Да, это самое они. У нас ведь не скажут — «правительство», скажут «они», «власть». Здесь же нет и понятия такого, и даже слова, означающего всеобъемлющую власть государства. Есть парламент, есть правительство, муниципальные власти, университетские власти, власть прессы, профсоюзов, полиции, таможни — чертова прорва властей, большей частью занятых междоусобной борьбой. В целом для публики их существование безразлично, а присутствие не чувствуется; они не являются фактором повседневной жизни. Самое главное — у них не нужно спрашивать разрешение в каждом случае. Принцип власти здесь скорее ограничительный, чем разрешительный.
Соответственно, прежде чем что-то сделать, никто себе даже вопроса не задаст: а можно ли? Столкнувшись же с препятствием любого порядка, не скажет человек, как у нас: вот ведь чертова власть какая, ничего сделать не дают. Разве что коммунистическая демагогия вовсю лает «власть».

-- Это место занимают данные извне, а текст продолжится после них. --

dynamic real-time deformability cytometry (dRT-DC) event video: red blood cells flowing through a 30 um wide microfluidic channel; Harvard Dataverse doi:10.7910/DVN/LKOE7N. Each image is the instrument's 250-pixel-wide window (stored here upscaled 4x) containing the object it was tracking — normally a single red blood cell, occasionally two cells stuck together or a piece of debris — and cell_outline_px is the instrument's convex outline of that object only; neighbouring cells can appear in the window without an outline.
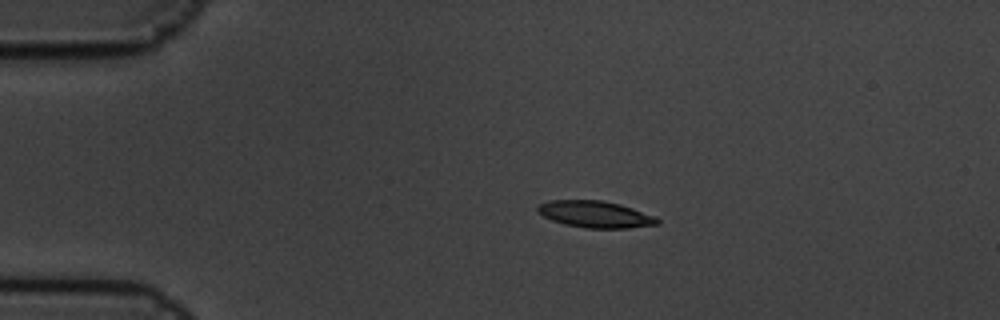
{"species": "common noctule bat (a hibernating species)", "species_latin": "Nyctalus noctula", "temperature_condition": "cold", "stored_images_in_passage": 9, "camera_frame_rate_fps": 3000, "um_per_image_px": 0.085, "animal": {"sex": "male", "body_mass_g": 19.5, "forearm_length_mm": 54.6}, "frame": {"image": 1, "passage_image": 4, "time_ms": 1.0, "image_size_px": [1000, 320], "cell_outline_px": [[660, 224], [628, 228], [584, 228], [564, 224], [552, 220], [536, 212], [536, 208], [540, 204], [548, 200], [604, 200], [620, 204], [656, 216], [660, 220]], "centroid_in_image_um": [50.6, 18.21], "position_along_channel_um": 34.4, "area_um2": 18.79}}
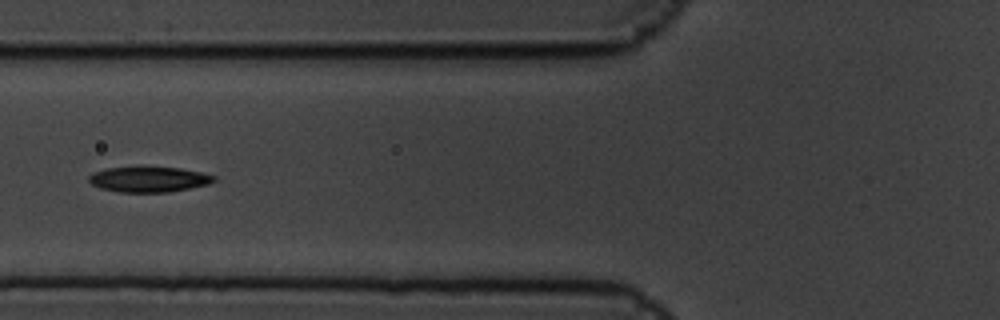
{"frame": {"image": 2, "passage_image": 7, "time_ms": 2.0, "image_size_px": [1000, 320], "cell_outline_px": [[216, 180], [208, 184], [168, 192], [120, 192], [100, 188], [92, 184], [88, 180], [88, 176], [92, 172], [104, 168], [136, 164], [180, 168], [200, 172], [216, 176]], "centroid_in_image_um": [12.58, 15.19], "position_along_channel_um": 113.2, "area_um2": 19.31}}
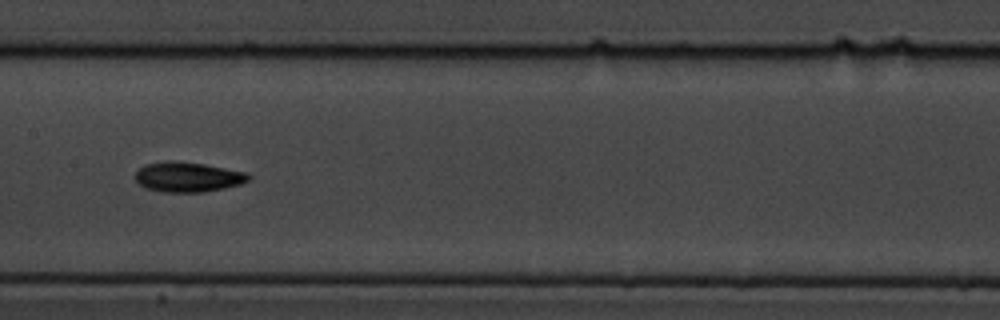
{"frame": {"image": 3, "passage_image": 9, "time_ms": 2.667, "image_size_px": [1000, 320], "cell_outline_px": [[252, 176], [248, 180], [240, 184], [224, 188], [204, 192], [164, 192], [144, 188], [136, 180], [136, 172], [144, 164], [172, 160], [204, 164], [248, 172]], "centroid_in_image_um": [15.98, 15.04], "position_along_channel_um": 191.4, "area_um2": 19.83}}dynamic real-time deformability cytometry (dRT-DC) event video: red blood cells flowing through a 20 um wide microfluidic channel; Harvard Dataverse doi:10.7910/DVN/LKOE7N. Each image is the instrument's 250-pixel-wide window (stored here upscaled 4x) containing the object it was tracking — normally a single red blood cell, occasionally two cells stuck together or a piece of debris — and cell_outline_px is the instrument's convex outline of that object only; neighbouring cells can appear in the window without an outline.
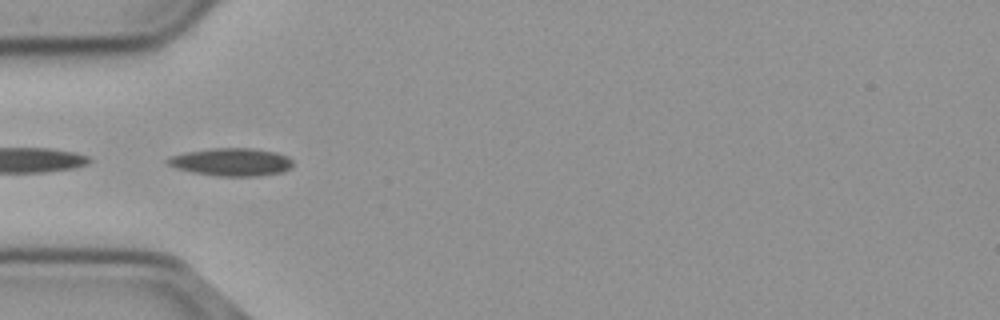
{"species": "common noctule bat (a hibernating species)", "species_latin": "Nyctalus noctula", "temperature_condition": "cold", "stored_images_in_passage": 12, "camera_frame_rate_fps": 3000, "um_per_image_px": 0.085, "animal": {"sex": "male", "body_mass_g": 23.1, "forearm_length_mm": 52.7}, "frame": {"image": 1, "passage_image": 7, "time_ms": 2.0, "image_size_px": [1000, 320], "cell_outline_px": [[292, 168], [284, 172], [260, 176], [216, 176], [192, 172], [176, 168], [168, 164], [164, 160], [168, 156], [184, 152], [212, 148], [252, 148], [276, 152], [288, 156], [292, 160]], "centroid_in_image_um": [19.67, 13.77], "position_along_channel_um": 65.3, "area_um2": 20.63}}
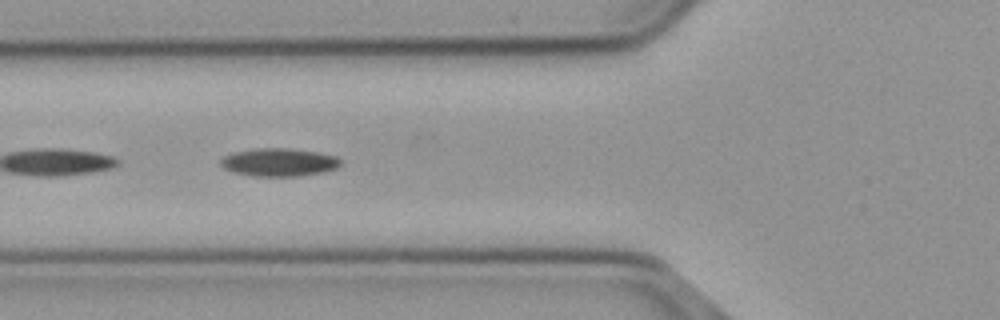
{"frame": {"image": 2, "passage_image": 10, "time_ms": 3.0, "image_size_px": [1000, 320], "cell_outline_px": [[340, 164], [336, 168], [324, 172], [300, 176], [252, 176], [232, 172], [224, 168], [220, 164], [220, 160], [224, 156], [236, 152], [260, 148], [284, 148], [316, 152], [336, 156], [340, 160]], "centroid_in_image_um": [23.7, 13.8], "position_along_channel_um": 102.1, "area_um2": 19.42}}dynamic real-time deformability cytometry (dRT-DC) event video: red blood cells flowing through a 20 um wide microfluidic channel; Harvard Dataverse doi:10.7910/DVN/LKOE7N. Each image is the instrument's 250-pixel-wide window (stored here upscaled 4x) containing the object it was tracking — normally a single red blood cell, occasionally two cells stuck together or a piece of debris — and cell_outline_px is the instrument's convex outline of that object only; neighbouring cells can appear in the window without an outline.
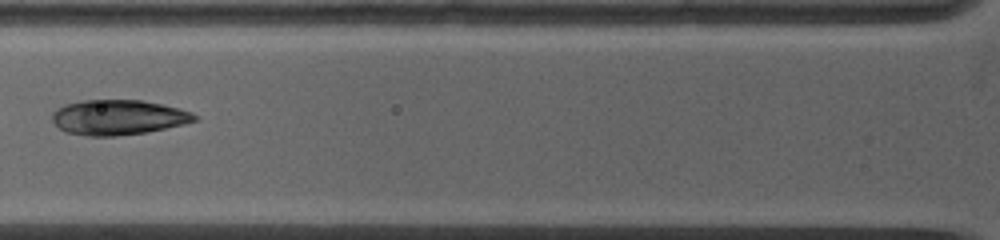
{"species": "common noctule bat (a hibernating species)", "species_latin": "Nyctalus noctula", "temperature_condition": "warm", "stored_images_in_passage": 25, "camera_frame_rate_fps": 5000, "um_per_image_px": 0.085, "animal": {"sex": "female", "body_mass_g": 19.0, "forearm_length_mm": 53.3}, "frame": {"image": 1, "passage_image": 11, "time_ms": 1.8, "image_size_px": [1000, 240], "cell_outline_px": [[196, 120], [184, 124], [144, 132], [116, 136], [88, 136], [64, 132], [52, 120], [52, 112], [64, 104], [84, 100], [144, 100], [164, 104], [180, 108], [192, 112], [196, 116]], "centroid_in_image_um": [10.03, 9.96], "position_along_channel_um": 115.8, "area_um2": 29.07}}
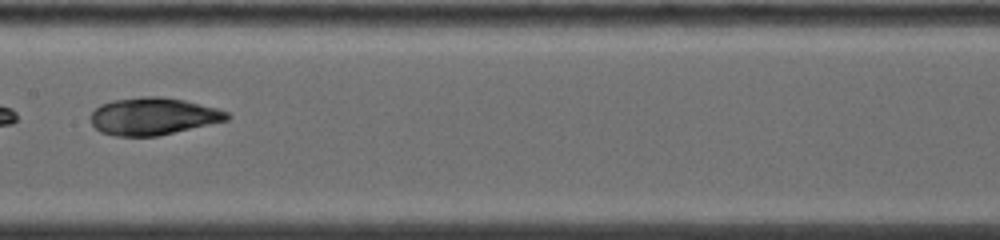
{"frame": {"image": 2, "passage_image": 14, "time_ms": 3.8, "image_size_px": [1000, 240], "cell_outline_px": [[232, 116], [228, 120], [156, 136], [116, 136], [100, 132], [92, 124], [92, 112], [100, 104], [112, 100], [140, 96], [160, 96], [184, 100], [216, 108], [228, 112]], "centroid_in_image_um": [13.01, 9.87], "position_along_channel_um": 194.4, "area_um2": 29.54}}
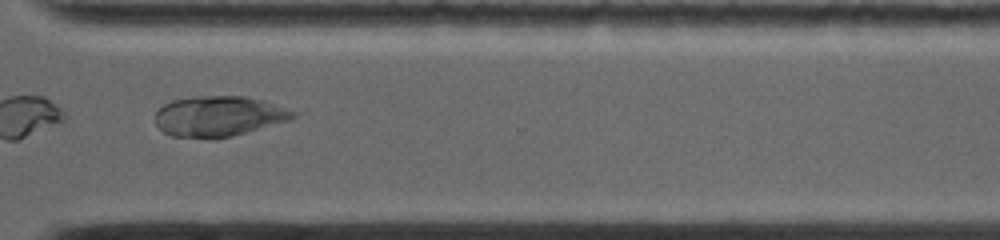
{"frame": {"image": 3, "passage_image": 19, "time_ms": 7.8, "image_size_px": [1000, 240], "cell_outline_px": [[296, 116], [292, 120], [232, 136], [216, 140], [172, 136], [164, 132], [156, 124], [156, 112], [164, 104], [172, 100], [192, 96], [248, 96], [296, 112]], "centroid_in_image_um": [18.58, 9.9], "position_along_channel_um": 352.0, "area_um2": 32.66}}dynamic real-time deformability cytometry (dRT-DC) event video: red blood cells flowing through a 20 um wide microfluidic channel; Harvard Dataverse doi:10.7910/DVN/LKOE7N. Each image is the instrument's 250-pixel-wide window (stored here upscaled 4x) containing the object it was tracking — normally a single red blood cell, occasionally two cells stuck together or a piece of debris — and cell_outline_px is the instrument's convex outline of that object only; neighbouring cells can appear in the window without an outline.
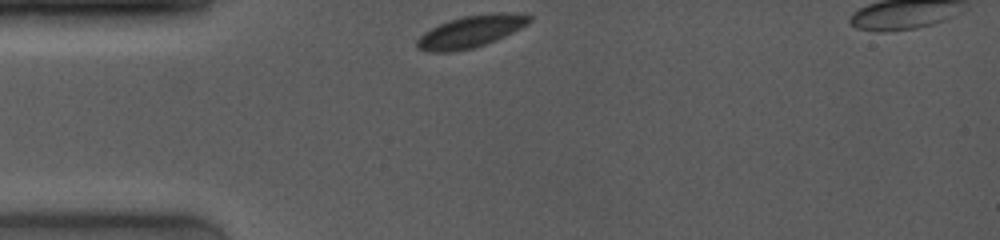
{"species": "common noctule bat (a hibernating species)", "species_latin": "Nyctalus noctula", "temperature_condition": "room temperature", "stored_images_in_passage": 2, "camera_frame_rate_fps": 4000, "um_per_image_px": 0.085, "animal": {"sex": "female", "body_mass_g": 19.0, "forearm_length_mm": 53.3}, "frame": {"image": 1, "passage_image": 1, "time_ms": 0.0, "image_size_px": [1000, 240], "cell_outline_px": [[532, 20], [528, 24], [496, 40], [472, 48], [452, 52], [428, 52], [416, 48], [416, 40], [424, 32], [448, 20], [464, 16], [508, 12], [532, 16]], "centroid_in_image_um": [39.98, 2.69], "position_along_channel_um": 45.0, "area_um2": 20.69}}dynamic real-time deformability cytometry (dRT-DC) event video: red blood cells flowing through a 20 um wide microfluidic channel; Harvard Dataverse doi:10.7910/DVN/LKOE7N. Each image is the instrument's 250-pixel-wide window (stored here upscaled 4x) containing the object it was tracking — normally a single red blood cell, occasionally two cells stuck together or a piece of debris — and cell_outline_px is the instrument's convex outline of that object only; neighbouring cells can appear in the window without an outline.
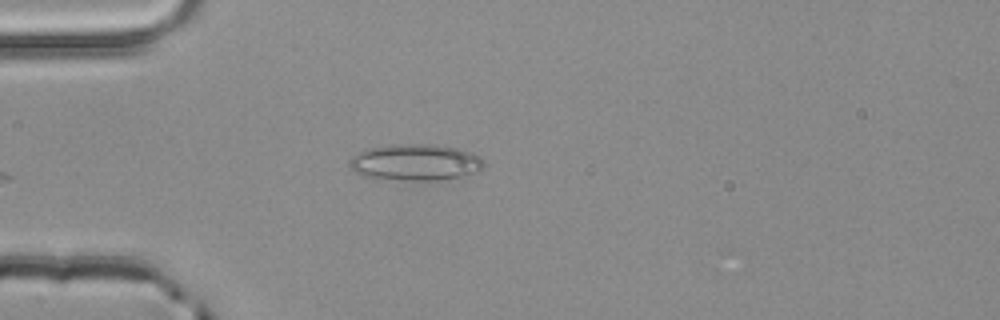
{"species": "common noctule bat (a hibernating species)", "species_latin": "Nyctalus noctula", "temperature_condition": "room temperature", "stored_images_in_passage": 3, "camera_frame_rate_fps": 3000, "um_per_image_px": 0.085, "animal": {"sex": "male", "body_mass_g": 20.4}, "frame": {"image": 1, "passage_image": 3, "time_ms": 0.667, "image_size_px": [1000, 320], "cell_outline_px": [[484, 168], [480, 172], [464, 176], [440, 180], [404, 180], [364, 176], [356, 172], [348, 164], [352, 156], [364, 148], [396, 144], [428, 144], [456, 148], [472, 152], [480, 156], [484, 160]], "centroid_in_image_um": [35.35, 13.79], "position_along_channel_um": 49.6, "area_um2": 28.73}}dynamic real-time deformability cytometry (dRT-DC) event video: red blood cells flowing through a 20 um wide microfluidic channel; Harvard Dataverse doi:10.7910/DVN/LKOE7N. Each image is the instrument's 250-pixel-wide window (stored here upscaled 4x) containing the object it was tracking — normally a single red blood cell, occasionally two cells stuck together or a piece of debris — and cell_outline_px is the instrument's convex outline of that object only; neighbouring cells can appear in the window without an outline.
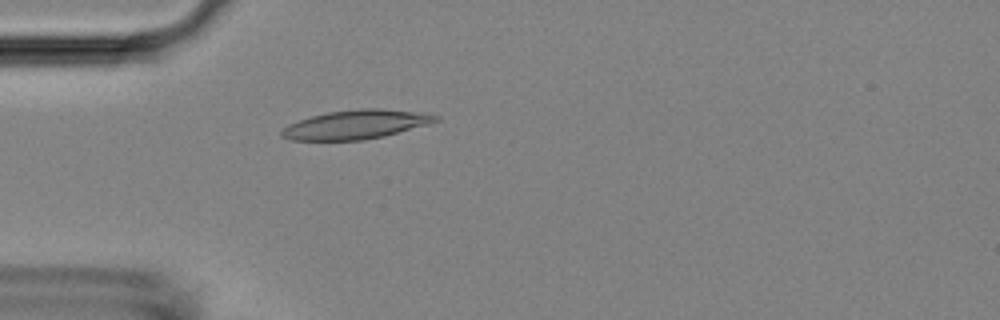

В теории кто не знает, что здесь свобода? Кто не слышал о парламентах, партиях и независимой прессе? Более или менее каждый человек наслышан об этом и даже склонен преувеличивать степень политической свободы на Западе. Поражает совсем другое — какие-то неожиданные детали, вполне, казалось бы, естественные в здешнем окружении теоретически, однако психологически труднопримиримые с нашими привычными представлениями. Как-то в Лондоне я шел вечером, занятый своими заботами, и, проходя мимо массивного здания церковного типа, рассеянно взглянул на табличку. Вполне обыденная табличка с надписью «Свидетели Иеговы» и что-то там еще, чего я даже и прочесть не смог из-за поразившего меня крайнего удивления, почти испуга. «Как, подумал я, — это те самые „иеговисты“, „сектанты-изуверы“, которыми у нас власти детей пугают, — самая подпольная, самая секретная из всех „сект“ в СССР?» Живых иеговистов только и увидишь, что в тюрьмах, но даже и там они — в подполье. Легенды ходят по лагерям об их почти невероятной организованности, чудесах конспирации и изобретательности. Очевидцы рассказывают, что даже в самой режимной тюрьме, в карцере, под семью замками, они регулярно получают свой журнал «Башня Стражи», издающийся в Бруклине, причем чуть ли не свеженький, последний выпуск. У властей они вызывают почти мистический ужас, граничащий с суеверием, отчего, конечно, любой обнаруженный иеговист автоматически попадает в тюрьму на длительный срок. И вот вдруг — здание, табличка. Выходит, всякий может запросто заскочить к ним на чашку чая?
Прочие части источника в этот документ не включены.